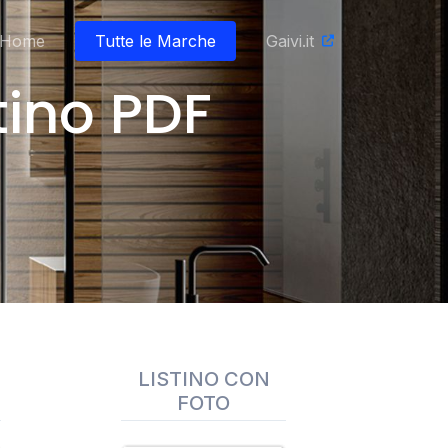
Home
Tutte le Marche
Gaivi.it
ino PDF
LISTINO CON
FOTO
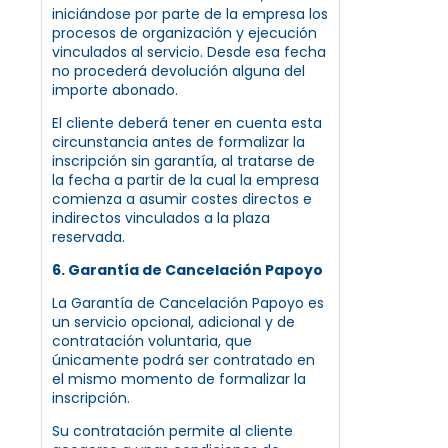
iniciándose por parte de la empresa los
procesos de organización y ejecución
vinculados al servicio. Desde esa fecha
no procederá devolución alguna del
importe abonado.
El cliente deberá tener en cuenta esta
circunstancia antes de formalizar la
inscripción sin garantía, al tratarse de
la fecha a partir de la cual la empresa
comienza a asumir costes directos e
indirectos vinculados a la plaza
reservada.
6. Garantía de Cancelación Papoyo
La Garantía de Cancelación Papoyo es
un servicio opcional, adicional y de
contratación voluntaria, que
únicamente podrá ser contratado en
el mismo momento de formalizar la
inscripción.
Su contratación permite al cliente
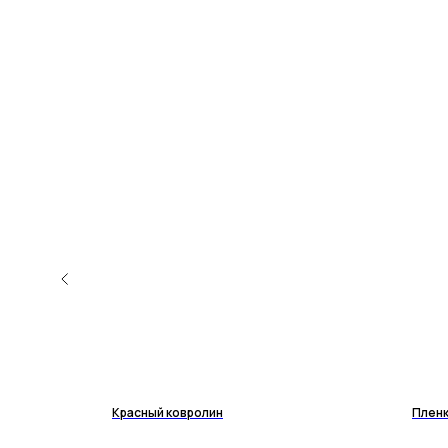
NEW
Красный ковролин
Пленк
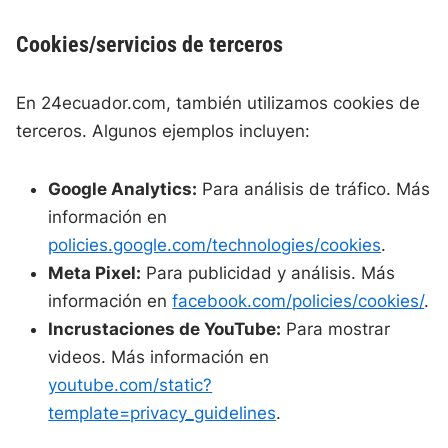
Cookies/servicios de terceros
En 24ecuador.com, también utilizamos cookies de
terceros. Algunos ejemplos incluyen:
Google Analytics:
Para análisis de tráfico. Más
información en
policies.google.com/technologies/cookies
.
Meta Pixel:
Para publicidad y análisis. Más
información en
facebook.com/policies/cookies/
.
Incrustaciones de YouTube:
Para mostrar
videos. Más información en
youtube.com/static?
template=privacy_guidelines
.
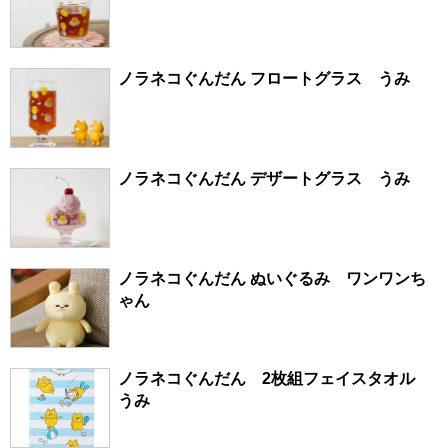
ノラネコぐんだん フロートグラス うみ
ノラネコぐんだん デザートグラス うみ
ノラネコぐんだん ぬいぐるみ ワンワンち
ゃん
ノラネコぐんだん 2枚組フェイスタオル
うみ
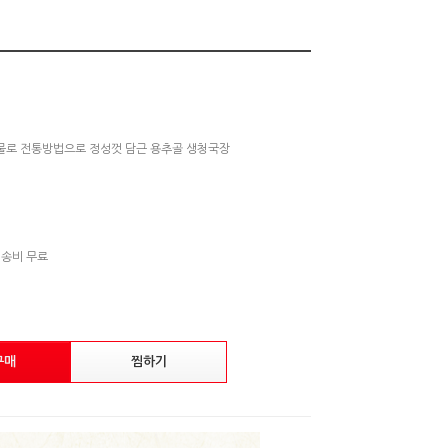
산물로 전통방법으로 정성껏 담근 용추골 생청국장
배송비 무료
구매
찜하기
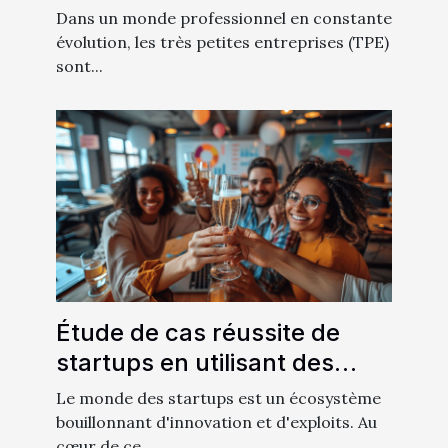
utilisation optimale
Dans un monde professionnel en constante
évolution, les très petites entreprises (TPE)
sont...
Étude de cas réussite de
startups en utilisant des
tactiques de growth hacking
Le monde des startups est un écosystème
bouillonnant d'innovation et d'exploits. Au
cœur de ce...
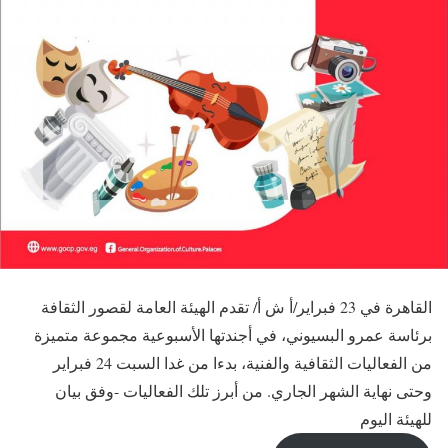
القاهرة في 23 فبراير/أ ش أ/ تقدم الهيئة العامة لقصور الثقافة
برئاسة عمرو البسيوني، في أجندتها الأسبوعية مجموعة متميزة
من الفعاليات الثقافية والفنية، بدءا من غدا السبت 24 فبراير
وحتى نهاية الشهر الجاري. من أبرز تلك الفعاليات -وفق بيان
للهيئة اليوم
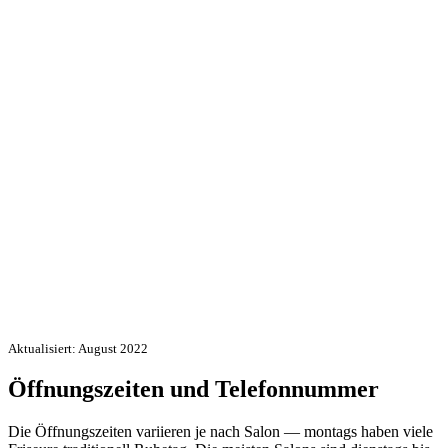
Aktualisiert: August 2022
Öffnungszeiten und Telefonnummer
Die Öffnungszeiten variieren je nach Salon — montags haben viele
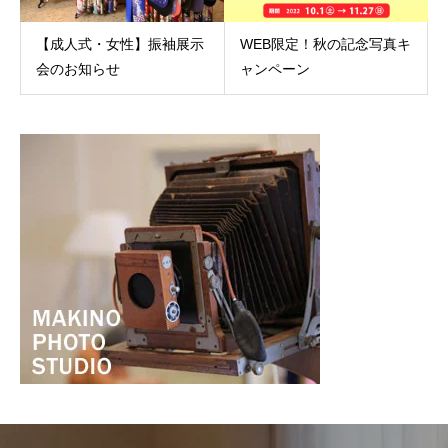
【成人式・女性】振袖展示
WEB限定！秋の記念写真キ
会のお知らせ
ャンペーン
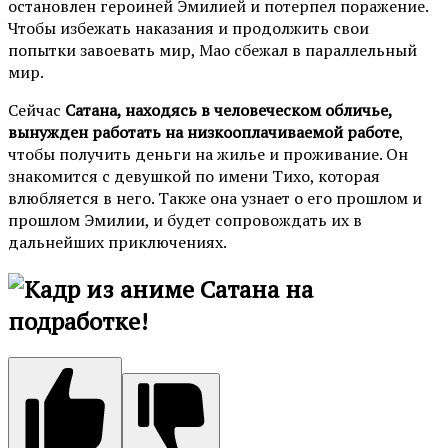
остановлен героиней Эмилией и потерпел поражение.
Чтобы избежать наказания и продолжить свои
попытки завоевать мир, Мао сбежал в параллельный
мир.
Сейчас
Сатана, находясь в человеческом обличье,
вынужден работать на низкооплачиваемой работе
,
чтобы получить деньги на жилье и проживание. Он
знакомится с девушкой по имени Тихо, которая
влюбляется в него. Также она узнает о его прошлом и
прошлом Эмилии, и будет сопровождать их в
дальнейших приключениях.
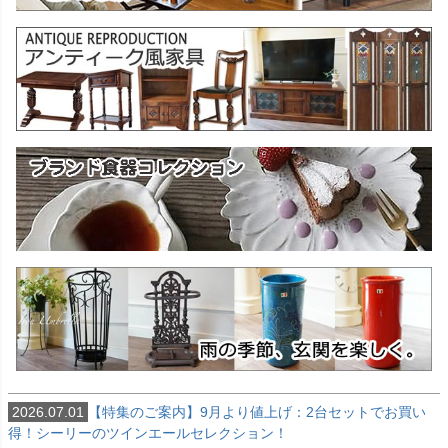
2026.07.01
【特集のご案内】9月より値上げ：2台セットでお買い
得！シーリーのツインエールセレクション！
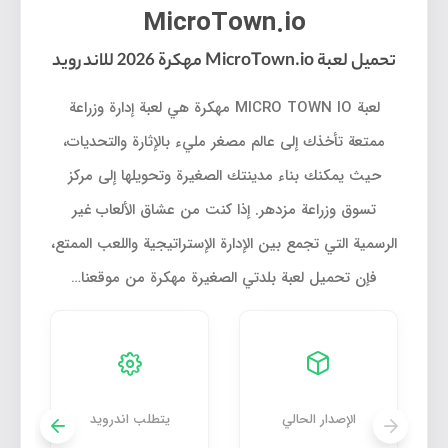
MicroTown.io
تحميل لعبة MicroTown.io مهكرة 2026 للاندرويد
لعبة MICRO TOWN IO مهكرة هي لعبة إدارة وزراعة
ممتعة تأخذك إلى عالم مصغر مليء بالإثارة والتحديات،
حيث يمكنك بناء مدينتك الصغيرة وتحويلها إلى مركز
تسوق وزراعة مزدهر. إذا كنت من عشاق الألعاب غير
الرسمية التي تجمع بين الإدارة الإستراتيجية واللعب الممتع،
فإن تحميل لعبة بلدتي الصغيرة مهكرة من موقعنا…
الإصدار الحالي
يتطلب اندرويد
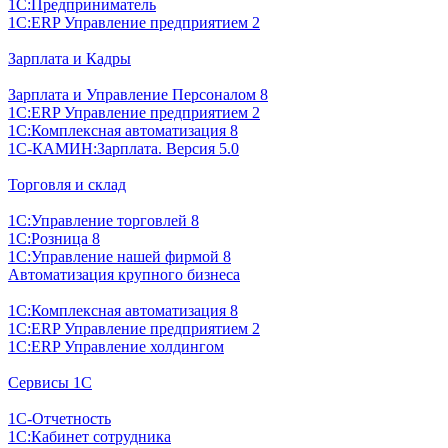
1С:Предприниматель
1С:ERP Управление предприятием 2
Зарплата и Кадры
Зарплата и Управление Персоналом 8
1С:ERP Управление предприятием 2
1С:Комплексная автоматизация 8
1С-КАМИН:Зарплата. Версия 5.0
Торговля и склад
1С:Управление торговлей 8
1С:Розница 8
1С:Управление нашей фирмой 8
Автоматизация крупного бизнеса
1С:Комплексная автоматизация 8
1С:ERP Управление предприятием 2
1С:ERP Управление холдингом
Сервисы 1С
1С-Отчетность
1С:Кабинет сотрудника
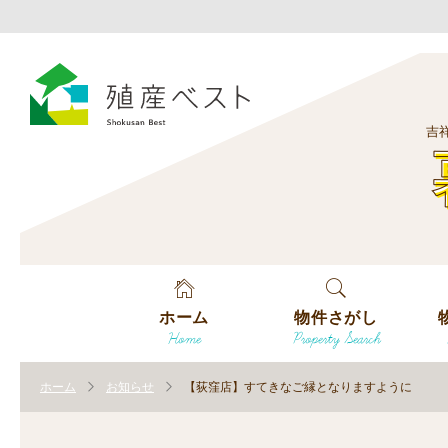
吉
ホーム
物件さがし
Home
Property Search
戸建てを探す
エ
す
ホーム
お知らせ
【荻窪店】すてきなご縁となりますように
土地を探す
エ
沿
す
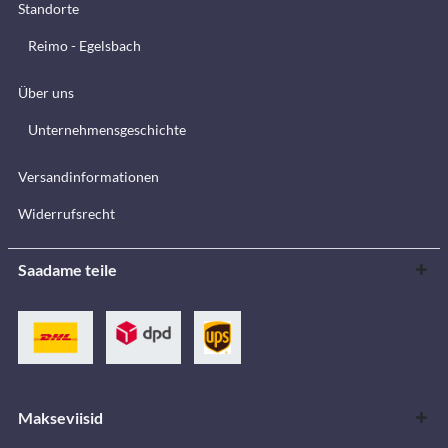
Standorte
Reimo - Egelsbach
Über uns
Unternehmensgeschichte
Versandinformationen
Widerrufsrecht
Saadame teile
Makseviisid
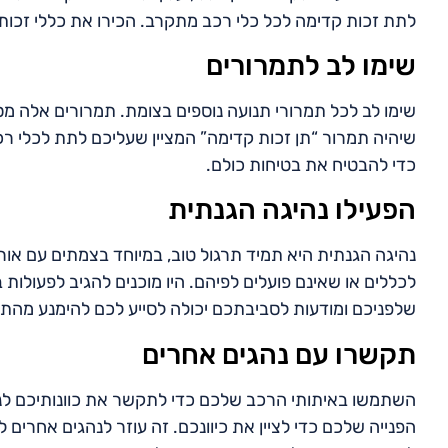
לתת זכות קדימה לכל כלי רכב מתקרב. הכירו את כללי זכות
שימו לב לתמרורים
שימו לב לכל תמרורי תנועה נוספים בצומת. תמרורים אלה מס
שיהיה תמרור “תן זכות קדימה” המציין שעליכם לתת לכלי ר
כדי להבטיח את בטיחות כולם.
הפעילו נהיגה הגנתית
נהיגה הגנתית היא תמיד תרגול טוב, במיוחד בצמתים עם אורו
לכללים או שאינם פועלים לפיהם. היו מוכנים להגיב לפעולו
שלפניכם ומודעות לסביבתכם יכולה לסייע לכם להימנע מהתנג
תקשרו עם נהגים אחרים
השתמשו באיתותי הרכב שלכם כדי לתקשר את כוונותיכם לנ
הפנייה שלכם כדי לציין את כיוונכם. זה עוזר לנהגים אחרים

*****

**EXERCISE DETAILS**
Reproduce the text of all the items above with "Gaivi.it" replaced by "Gaivi.com" and everything else left unchanged. Omit the pictures from your answer.

**RESULT OF THE EXERCISE**
Home
Tutte le Marche
Gaivi.com
ino PDF
LISTINO CON
FOTO
iniciándose por parte de la empresa los
procesos de organización y ejecución
vinculados al servicio. Desde esa fecha
no procederá devolución alguna del
importe abonado.
El cliente deberá tener en cuenta esta
circunstancia antes de formalizar la
inscripción sin garantía, al tratarse de
la fecha a partir de la cual la empresa
comienza a asumir costes directos e
indirectos vinculados a la plaza
reservada.
6. Garantía de Cancelación Papoyo
La Garantía de Cancelación Papoyo es
un servicio opcional, adicional y de
contratación voluntaria, que
únicamente podrá ser contratado en
el mismo momento de formalizar la
inscripción.
Su contratación permite al cliente
NEW
Красный ковролин
Пленк
Cookies/servicios de terceros
En 24ecuador.com, también utilizamos cookies de
terceros. Algunos ejemplos incluyen:
Google Analytics:
Para análisis de tráfico. Más
información en
policies.google.com/technologies/cookies
.
Meta Pixel:
Para publicidad y análisis. Más
información en
facebook.com/policies/cookies/
.
Incrustaciones de YouTube:
Para mostrar
videos. Más información en
youtube.com/static?
template=privacy_guidelines
.
ノラネコぐんだん フロートグラス うみ
ノラネコぐんだん デザートグラス うみ
ノラネコぐんだん ぬいぐるみ ワンワンち
ゃん
ノラネコぐんだん 2枚組フェイスタオル
うみ
산물로 전통방법으로 정성껏 담근 용추골 생청국장
배송비 무료
구매
찜하기
utilisation optimale
Dans un monde professionnel en constante
évolution, les très petites entreprises (TPE)
sont...
Étude de cas réussite de
startups en utilisant des
tactiques de growth hacking
Le monde des startups est un écosystème
bouillonnant d'innovation et d'exploits. Au
cœur de ce...
القاهرة في 23 فبراير/أ ش أ/ تقدم الهيئة العامة لقصور الثقافة
برئاسة عمرو البسيوني، في أجندتها الأسبوعية مجموعة متميزة
من الفعاليات الثقافية والفنية، بدءا من غدا السبت 24 فبراير
وحتى نهاية الشهر الجاري. من أبرز تلك الفعاليات -وفق بيان
للهيئة اليوم
Aktualisiert: August 2022
Öffnungszeiten und Telefonnummer
Die Öffnungszeiten variieren je nach Salon — montags haben viele
【成人式・女性】振袖展示
WEB限定！秋の記念写真キ
会のお知らせ
ャンペーン
остановлен героиней Эмилией и потерпел поражение.
Чтобы избежать наказания и продолжить свои
попытки завоевать мир, Мао сбежал в параллельный
мир.
Сейчас
Сатана, находясь в человеческом обличье,
вынужден работать на низкооплачиваемой работе
,
чтобы получить деньги на жилье и проживание. Он
знакомится с девушкой по имени Тихо, которая
влюбляется в него. Также она узнает о его прошлом и
прошлом Эмилии, и будет сопровождать их в
дальнейших приключениях.
2026.07.01
【特集のご案内】9月より値上げ：2台セットでお買い
得！シーリーのツインエールセレクション！
MicroTown.io
تحميل لعبة MicroTown.io مهكرة 2026 للاندرويد
لعبة MICRO TOWN IO مهكرة هي لعبة إدارة وزراعة
ممتعة تأخذك إلى عالم مصغر مليء بالإثارة والتحديات،
حيث يمكنك بناء مدينتك الصغيرة وتحويلها إلى مركز
تسوق وزراعة مزدهر. إذا كنت من عشاق الألعاب غير
الرسمية التي تجمع بين الإدارة الإستراتيجية واللعب الممتع،
فإن تحميل لعبة بلدتي الصغيرة مهكرة من موقعنا…
الإصدار الحالي
يتطلب اندرويد
1С:Предприниматель
1С:ERP Управление предприятием 2
Зарплата и Кадры
Зарплата и Управление Персоналом 8
1С:ERP Управление предприятием 2
1С:Комплексная автоматизация 8
1С-КАМИН:Зарплата. Версия 5.0
Торговля и склад
1С:Управление торговлей 8
1С:Розница 8
1С:Управление нашей фирмой 8
Автоматизация крупного бизнеса
1С:Комплексная автоматизация 8
1С:ERP Управление предприятием 2
1С:ERP Управление холдингом
Сервисы 1С
1С-Отчетность
1С:Кабинет сотрудника
吉
ホーム
物件さがし
Home
Property Search
戸建てを探す
エ
す
ホーム
お知らせ
【荻窪店】すてきなご縁となりますように
土地を探す
エ
沿
す
Standorte
Reimo - Egelsbach
Über uns
Unternehmensgeschichte
Versandinformationen
Widerrufsrecht
Saadame teile
Makseviisid
לתת זכות קדימה לכל כלי רכב מתקרב. הכירו את כללי זכות
שימו לב לתמרורים
שימו לב לכל תמרורי תנועה נוספים בצומת. תמרורים אלה מס
שיהיה תמרור “תן זכות קדימה” המציין שעליכם לתת לכלי ר
כדי להבטיח את בטיחות כולם.
הפעילו נהיגה הגנתית
נהיגה הגנתית היא תמיד תרגול טוב, במיוחד בצמתים עם אורו
לכללים או שאינם פועלים לפיהם. היו מוכנים להגיב לפעולו
שלפניכם ומודעות לסביבתכם יכולה לסייע לכם להימנע מהתנג
תקשרו עם נהגים אחרים
השתמשו באיתותי הרכב שלכם כדי לתקשר את כוונותיכם לנ
הפנייה שלכם כדי לציין את כיוונכם. זה עוזר לנהגים אחרים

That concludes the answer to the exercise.